Selected excerpt ▸
____________
Mailing-List: contact cocoon-dev-help@xml.apache.org; run by ezmlm
Precedence: bulk
Reply-To: cocoon-dev@xml.apache.org
Message-ID: <20021017192355.62973.qmail@web40804.mail.yahoo.com>
Date: Thu, 17 Oct 2002 12:23:55 -0700 (PDT)
From: Geoff Howard <cocoongeoff@yahoo.com>
Subject: RE: file upload follow up
To: cocoon-dev@xml.apache.org
In-Reply-To: 
 <484A6CA492BE654395D208B1D8D53939626C6E@SOMEXEVS001.ex.ordersx.org>
MIME-Version: 1.0
Content-Type: text/plain; charset=us-ascii

Alfred, 

--- Nathaniel Alfred <Alfred.Nathaniel@swx.com> wrote:
...
 
> >1) There is the idea that choosing behaviour
> >per-pipeline would be the best.  Looking into this
> >some more, I'm not sure it's feasible to do so. 
...
> >I think this same issue makes it impractical to
> move
> >these configurations into cocoon.xconf, which I had
> >hoped to do.  Some of the suggestions below make me
> >more comfortable with this though.
____________
Record excerpts ▸

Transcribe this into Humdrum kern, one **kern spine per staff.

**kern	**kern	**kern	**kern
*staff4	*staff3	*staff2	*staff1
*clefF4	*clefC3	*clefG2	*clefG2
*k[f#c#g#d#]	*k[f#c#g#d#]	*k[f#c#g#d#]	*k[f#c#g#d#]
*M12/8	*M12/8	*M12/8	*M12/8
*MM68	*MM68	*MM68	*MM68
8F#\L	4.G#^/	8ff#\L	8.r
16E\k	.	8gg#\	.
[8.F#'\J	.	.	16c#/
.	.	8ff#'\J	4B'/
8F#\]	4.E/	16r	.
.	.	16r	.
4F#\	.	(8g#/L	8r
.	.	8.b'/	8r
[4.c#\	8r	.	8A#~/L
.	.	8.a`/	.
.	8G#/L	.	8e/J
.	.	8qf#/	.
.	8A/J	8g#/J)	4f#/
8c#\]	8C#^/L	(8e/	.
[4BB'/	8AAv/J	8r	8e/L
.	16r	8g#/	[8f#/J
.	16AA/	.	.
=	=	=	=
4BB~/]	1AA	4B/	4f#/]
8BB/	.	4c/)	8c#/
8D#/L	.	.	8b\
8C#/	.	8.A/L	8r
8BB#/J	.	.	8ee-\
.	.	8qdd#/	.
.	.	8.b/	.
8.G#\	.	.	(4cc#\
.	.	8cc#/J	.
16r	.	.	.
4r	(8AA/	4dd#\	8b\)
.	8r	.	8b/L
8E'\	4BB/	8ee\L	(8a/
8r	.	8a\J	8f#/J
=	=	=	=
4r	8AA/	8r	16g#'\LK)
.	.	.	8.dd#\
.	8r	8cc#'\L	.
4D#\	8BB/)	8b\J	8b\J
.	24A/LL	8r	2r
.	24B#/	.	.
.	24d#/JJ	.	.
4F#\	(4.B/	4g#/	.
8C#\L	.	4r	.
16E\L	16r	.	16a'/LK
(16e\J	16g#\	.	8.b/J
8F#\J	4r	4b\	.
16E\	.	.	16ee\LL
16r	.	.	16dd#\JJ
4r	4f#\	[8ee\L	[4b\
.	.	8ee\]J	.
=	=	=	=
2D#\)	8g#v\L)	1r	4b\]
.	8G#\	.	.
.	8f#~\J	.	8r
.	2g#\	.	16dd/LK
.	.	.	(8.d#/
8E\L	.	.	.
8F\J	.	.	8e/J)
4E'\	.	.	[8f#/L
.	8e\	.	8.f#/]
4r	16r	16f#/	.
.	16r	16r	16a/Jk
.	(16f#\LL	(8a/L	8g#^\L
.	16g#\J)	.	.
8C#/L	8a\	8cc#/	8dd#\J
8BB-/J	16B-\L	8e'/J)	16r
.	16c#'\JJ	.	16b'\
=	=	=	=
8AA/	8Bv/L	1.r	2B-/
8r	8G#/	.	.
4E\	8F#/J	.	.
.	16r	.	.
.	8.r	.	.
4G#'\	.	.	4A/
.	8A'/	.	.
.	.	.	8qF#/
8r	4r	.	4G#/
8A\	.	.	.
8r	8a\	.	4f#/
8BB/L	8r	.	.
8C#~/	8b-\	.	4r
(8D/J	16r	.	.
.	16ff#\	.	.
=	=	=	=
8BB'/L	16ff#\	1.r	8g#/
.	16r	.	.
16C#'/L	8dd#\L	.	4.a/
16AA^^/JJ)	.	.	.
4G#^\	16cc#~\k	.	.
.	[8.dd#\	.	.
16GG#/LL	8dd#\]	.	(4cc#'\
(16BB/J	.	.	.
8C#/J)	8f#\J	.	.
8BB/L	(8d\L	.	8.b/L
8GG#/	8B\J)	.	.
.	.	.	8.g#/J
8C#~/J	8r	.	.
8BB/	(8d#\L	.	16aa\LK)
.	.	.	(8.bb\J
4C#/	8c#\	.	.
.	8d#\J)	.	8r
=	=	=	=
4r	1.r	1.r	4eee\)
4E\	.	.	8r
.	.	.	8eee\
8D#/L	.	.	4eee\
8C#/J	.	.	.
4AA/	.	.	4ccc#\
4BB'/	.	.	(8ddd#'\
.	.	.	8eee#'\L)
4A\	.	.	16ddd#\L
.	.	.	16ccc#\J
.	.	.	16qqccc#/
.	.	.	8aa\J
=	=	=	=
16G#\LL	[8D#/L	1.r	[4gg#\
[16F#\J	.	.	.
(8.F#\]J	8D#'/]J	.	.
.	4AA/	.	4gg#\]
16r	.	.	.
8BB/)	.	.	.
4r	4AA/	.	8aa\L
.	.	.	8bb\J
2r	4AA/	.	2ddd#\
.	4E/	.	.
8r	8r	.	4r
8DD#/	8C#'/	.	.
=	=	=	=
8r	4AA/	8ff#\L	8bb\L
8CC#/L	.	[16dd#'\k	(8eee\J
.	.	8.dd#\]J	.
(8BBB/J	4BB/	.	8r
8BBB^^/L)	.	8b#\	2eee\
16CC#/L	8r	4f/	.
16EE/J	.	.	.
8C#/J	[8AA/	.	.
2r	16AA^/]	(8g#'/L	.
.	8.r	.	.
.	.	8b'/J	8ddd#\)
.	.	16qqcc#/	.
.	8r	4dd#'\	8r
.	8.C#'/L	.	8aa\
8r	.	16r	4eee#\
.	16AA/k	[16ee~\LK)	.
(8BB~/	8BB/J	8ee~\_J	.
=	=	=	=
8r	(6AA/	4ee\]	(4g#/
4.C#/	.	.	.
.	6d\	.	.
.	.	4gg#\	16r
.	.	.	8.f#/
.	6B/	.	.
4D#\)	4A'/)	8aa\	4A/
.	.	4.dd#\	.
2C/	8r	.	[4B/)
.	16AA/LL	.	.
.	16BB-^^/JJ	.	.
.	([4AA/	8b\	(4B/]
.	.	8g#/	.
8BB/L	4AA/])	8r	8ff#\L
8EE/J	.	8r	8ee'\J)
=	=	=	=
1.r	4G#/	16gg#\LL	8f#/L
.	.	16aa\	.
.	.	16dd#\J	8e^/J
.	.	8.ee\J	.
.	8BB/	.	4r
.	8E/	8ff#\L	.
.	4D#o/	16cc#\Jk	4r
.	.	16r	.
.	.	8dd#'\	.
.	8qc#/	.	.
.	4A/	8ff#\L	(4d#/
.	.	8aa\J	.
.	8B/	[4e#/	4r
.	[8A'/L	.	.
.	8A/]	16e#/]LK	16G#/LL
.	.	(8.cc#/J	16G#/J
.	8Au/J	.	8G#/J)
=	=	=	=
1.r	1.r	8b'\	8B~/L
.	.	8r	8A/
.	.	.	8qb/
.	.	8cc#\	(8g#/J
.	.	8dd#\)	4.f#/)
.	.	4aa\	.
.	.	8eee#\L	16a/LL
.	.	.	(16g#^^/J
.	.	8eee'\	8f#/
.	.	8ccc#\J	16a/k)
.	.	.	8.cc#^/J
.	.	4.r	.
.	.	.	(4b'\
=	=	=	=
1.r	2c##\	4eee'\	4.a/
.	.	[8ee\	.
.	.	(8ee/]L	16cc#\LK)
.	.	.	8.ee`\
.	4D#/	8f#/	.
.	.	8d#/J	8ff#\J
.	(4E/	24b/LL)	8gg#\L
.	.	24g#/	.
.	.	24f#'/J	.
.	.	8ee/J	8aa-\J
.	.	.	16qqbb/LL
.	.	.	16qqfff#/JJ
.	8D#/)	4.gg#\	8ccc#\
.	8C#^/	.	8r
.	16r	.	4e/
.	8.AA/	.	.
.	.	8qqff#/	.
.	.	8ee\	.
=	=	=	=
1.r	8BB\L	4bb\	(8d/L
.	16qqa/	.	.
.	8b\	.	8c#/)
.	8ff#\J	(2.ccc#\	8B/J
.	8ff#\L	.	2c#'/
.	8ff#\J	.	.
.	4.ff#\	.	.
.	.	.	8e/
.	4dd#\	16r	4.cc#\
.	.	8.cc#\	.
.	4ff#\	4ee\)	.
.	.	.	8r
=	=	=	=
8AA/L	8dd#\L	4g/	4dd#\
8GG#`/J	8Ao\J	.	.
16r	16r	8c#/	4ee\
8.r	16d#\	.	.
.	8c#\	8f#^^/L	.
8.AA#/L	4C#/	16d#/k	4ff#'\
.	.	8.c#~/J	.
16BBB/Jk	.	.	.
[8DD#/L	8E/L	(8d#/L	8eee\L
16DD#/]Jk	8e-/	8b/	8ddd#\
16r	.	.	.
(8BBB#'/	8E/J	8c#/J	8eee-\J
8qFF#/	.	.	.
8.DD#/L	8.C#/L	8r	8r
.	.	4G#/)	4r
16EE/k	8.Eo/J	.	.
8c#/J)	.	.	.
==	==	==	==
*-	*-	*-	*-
____________
Task list ▸
- A) Retype the file upload message from "--- Nathaniel Alfred" up to and including "feasible to do so.".
- B) Summarize the file upload message in two sentences.
The records have nothing to do with the file upload message.

Responses to the exercise ▸
- A)
--- Nathaniel Alfred <Alfred.Nathaniel@swx.com> wrote:
...
 
> >1) There is the idea that choosing behaviour
> >per-pipeline would be the best.  Looking into this
> >some more, I'm not sure it's feasible to do so.

- B) Geoff Howard's message to the cocoon-dev list, titled "RE: file upload follow up," replies to Nathaniel Alfred. The quoted passage says that choosing behaviour per pipeline seemed best but may not be feasible, that the same issue makes moving these configurations into cocoon.xconf impractical, and that some of the suggestions make the writer more comfortable with this.